Batam, Nagoyapos.com – Hujan akhirnya mengguyur Kota Batam, Selasa (31/3/2026). Hujan turun membasahi bumi Batam hanya sehari setelah Pemerintah Kota Batam bersama ratusan warga menggelar salat istisqa di Dataran Alun-alun Engku Putri, Batam Center.
Wali Kota Batam, Amsakar Achmad, menyambut turunnya hujan dengan penuh rasa syukur. Ia menyebut hujan tersebut sebagai jawaban atas ikhtiar dan doa bersama masyarakat.
“Alhamdulillah, sejak jam 11 siang sampai sekarang hujan terus turun. Artinya doa kita diijabah oleh Allah Subhanahu wa Ta’ala,” ujarnya.
Doa Terkabul, Harapan Baru untuk Waduk dan Tanaman
Menurut Amsakar, salat istisqa yang digelar bukan hanya memohon hujan, tetapi juga berharap datangnya keberkahan bagi kota Batam yang tengah dilanda panas berkepanjangan.
Ia berharap hujan ini mampu:
* Mengisi kembali waduk yang mulai menyusut
* Menyuburkan tanaman yang mengering
* Menyejukkan suhu kota yang sebelumnya terik
“Mudah-mudahan hujan ini memberi rahmat, memenuhi waduk-waduk, membasahi tanaman, dan menghijaukan kembali yang sempat gersang,” katanya.
Batam Sempat Dilanda Panas Ekstrem & Karhutla
Dalam beberapa pekan terakhir, Batam menghadapi kondisi cuaca ekstrem. Minimnya curah hujan menyebabkan debit air menurun dan memicu kebakaran hutan dan lahan (karhutla) di sejumlah wilayah.
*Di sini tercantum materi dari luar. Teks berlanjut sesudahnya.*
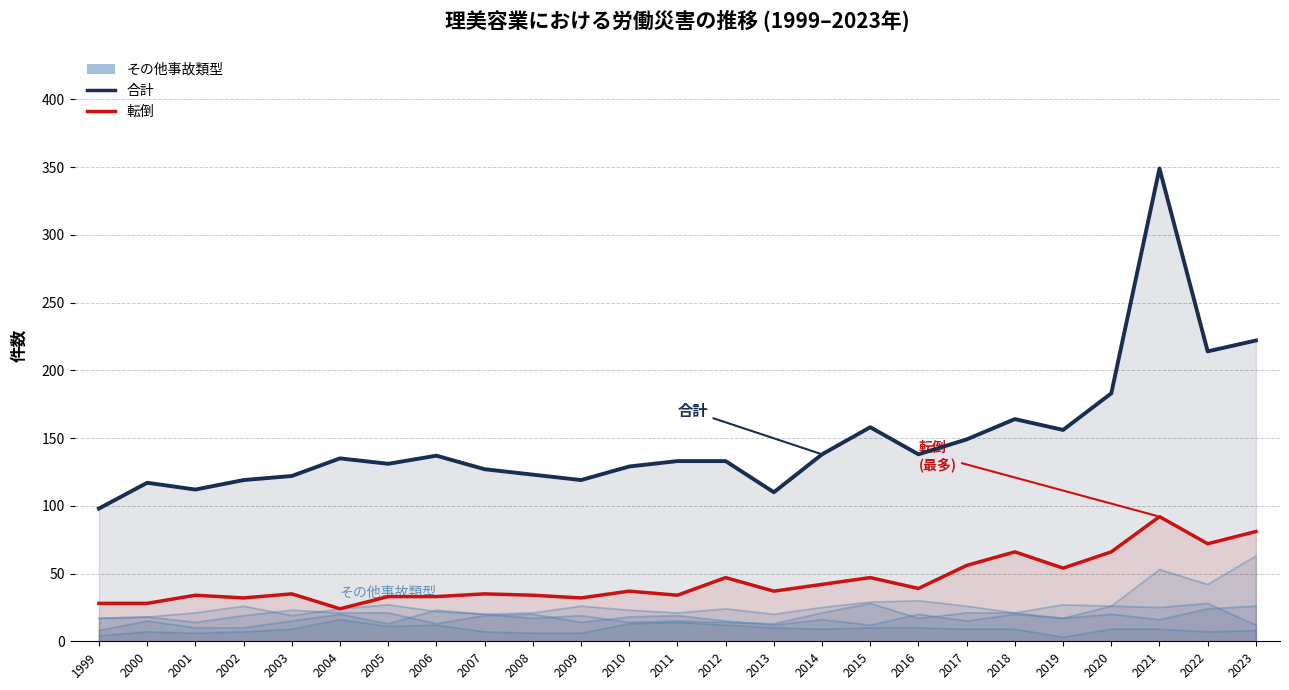

Where is the first local maximum for 合計?

2000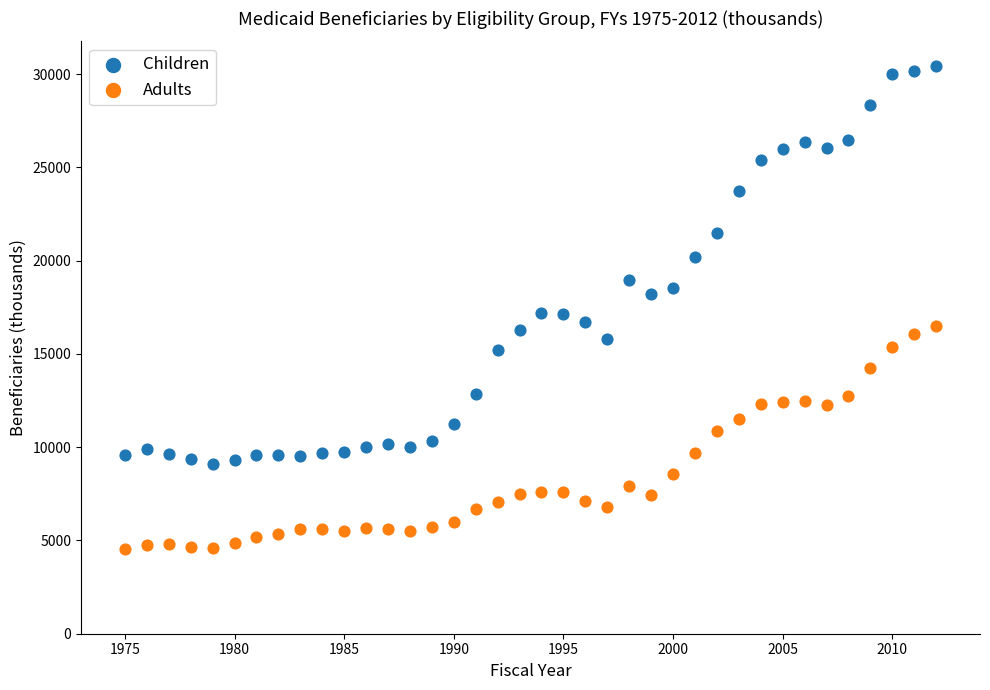

Which series contains the highest Y value?

Children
Titik api dilaporkan muncul di berbagai kawasan seperti:
* Nongsa
* Sekupang
* Galang
* Pulau Manis
Kondisi tanah yang kering membuat api mudah menyebar dan sulit dikendalikan.
Hujan Diharapkan Redam Karhutla
Dengan turunnya hujan, Amsakar berharap ancaman karhutla dapat ditekan dan kondisi lingkungan kembali membaik.
“Sekaligus meminimalisir titik-titik api yang terjadi di Batam. Mudah-mudahan ini bisa kita rasakan dampaknya,” ujarnya.
Hujan yang turun ini menjadi harapan baru bagi masyarakat Batam setelah melewati periode cuaca panas yang cukup panjang.